Engraçado como a gente se acostuma com as coisas. O ser humano se adapta às condições que lhe são apresentadas de uma maneira muito consistente. “Não é o mais forte que sobrevive, nem o mais inteligente, mas o que melhor se adapta às mudanças”, frase atribuída a Charles Darwin, mas que dizem que ele nunca a proferiu, combina bem com os tempos que estamos vivendo. A teoria atribuída ao barbudo é boa, não há de se negar.
Mas, com vênia a Charles, ainda não me acostumei com muitas coisas desses tempos estranhos: não me acostumei a ficar em casa como se estivesse em prisão domiciliar, não me acostumei a não fazer happy hours, não me acostumei a cumprimentar os outros com o cotovelo, não me acostumei a encontrar minha mãe e não dar um beijo e um abraço bem apertado nela. Ou seja, sou péssimo em adaptação, o que pode levar ao meu desaparecimento da face da Terra muito rapidamente.
Mas, só pra contrariar a mim mesmo, com as máscaras eu me acostumei. Hoje, eu ando de máscara, dirijo de máscara, corro de máscara. Recebo o cara da NET de máscara, ando de elevador de máscara, vou pra academia de máscara. Devo ter uma quantidade de máscaras maior do que eu tenho de cuecas, ou de meias. Quando, por esquecimento, saio na rua sem colocar uma, que, invariavelmente está no meu bolso, me sinto quase pelado. Constrangido, com as minhas intimidades faciais de fora. E essa foi uma adaptação mesmo, uma mudança de avaliação radical pra mim. Antes da pandemia, achava muito estranho cruzar com pessoas usando máscaras nos aeroportos pelo mundo. Geralmente orientais, me davam a impressão que não queriam se misturar com o resto da humanidade. Uma coisa meio blasé. Era cuidado. Ou então médicos, enfermeiros e dentistas, esses obrigados a serem mascarados eternamente por força da profissão. Eu me perguntava: como esses caras aguentam trabalhar assim o dia todo? Bem, não foi uma adaptação fácil, mas rolou. Pra mim é bem natural usá-las. Mas o uso de máscara está nos levando a uma espécie de gafe social, pelo menos a mim. Como sou míope e uso sempre lentes que invariavelmente estão mais fracas do que seria o necessário, eu parei de falar com as pessoas.

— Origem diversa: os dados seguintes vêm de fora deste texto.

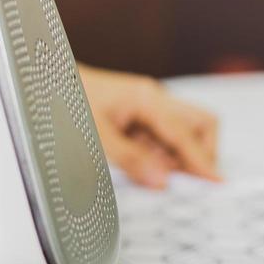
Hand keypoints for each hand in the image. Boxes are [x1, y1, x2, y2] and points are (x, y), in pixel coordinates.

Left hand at [79, 65, 220, 188]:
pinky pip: (162, 140)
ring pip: (183, 136)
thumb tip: (162, 182)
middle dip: (199, 153)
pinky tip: (136, 164)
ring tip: (143, 170)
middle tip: (180, 179)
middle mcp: (155, 100)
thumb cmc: (67, 101)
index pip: (186, 133)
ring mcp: (150, 108)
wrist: (45, 80)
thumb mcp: (94, 136)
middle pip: (201, 125)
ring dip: (173, 159)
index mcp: (148, 99)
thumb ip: (130, 159)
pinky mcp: (140, 117)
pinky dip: (157, 156)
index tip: (218, 182)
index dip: (203, 160)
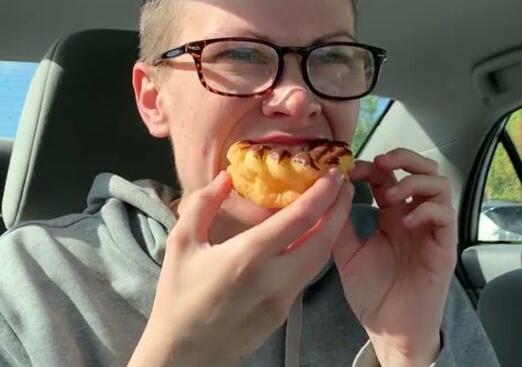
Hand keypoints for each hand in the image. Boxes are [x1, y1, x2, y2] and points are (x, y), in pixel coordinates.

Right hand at [129, 170, 353, 366]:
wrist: (183, 354)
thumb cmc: (177, 298)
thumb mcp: (180, 243)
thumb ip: (203, 205)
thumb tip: (227, 177)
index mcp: (247, 257)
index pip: (300, 219)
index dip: (323, 193)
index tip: (334, 173)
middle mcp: (273, 279)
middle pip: (323, 240)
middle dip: (340, 209)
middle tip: (345, 183)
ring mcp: (282, 300)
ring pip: (320, 260)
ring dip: (332, 231)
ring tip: (334, 205)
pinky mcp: (283, 314)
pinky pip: (306, 276)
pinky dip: (316, 250)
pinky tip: (312, 237)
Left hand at [333, 149, 456, 366]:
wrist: (390, 328)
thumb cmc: (372, 293)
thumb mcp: (346, 252)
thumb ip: (340, 223)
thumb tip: (333, 189)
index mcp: (392, 215)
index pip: (389, 175)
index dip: (373, 165)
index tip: (351, 169)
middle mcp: (414, 216)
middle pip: (422, 168)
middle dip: (403, 157)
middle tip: (381, 162)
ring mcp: (431, 229)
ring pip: (439, 184)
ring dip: (415, 181)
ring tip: (391, 195)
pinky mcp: (444, 246)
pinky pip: (445, 215)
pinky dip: (426, 210)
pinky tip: (406, 221)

Eu já não era bom fisionomista vendo o rosto inteiro das pessoas, imagina vendo só os olhos! Não é incomum encontrar alguém, ficar olhando, olhando, e essa pessoa perguntar: Ué, não tá me conhecendo, não?!!!! Mas eu desenvolvi uma técnica que tem me ajudado bastante: eu completo o reconhecimento das pessoas pelas máscaras que elas usam. A máscara está virando uma espécie de marca registrada de cada um.
Tem o cara que usa aquela N95, o que representa uma pessoa bem preocupada, que foca na proteção profissional. Têm aqueles que usam máscaras esportivas, mesmo sem estar praticando atividade física, o que já ajuda a identificar outro tipo de pessoa. Ah, esses também usam o tênis do Ironman para ir ao restaurante. Têm os que usam uma máscara 3M, e imediatamente imaginamos uma pessoa focada em inovação científica, o que já facilita no reconhecimento. Temos os das máscaras com válvulas, sinal inequívoco que ali atrás está um amigo seu que sonha em ser astronauta. Bingo. Bem, e por aí vai: máscara de grife, máscara de couro, máscara de lenço, máscara com estampas variadas. Adoro a máscara do Mengão, que o nosso vice-presidente usa! Eu, apesar de ter uma variedade de máscaras que me foram presenteadas, uso aquelas bem simplesinhas. Quando cruzar por mim, por favor, cumprimente. Por trás dessa máscara tem um cara legal.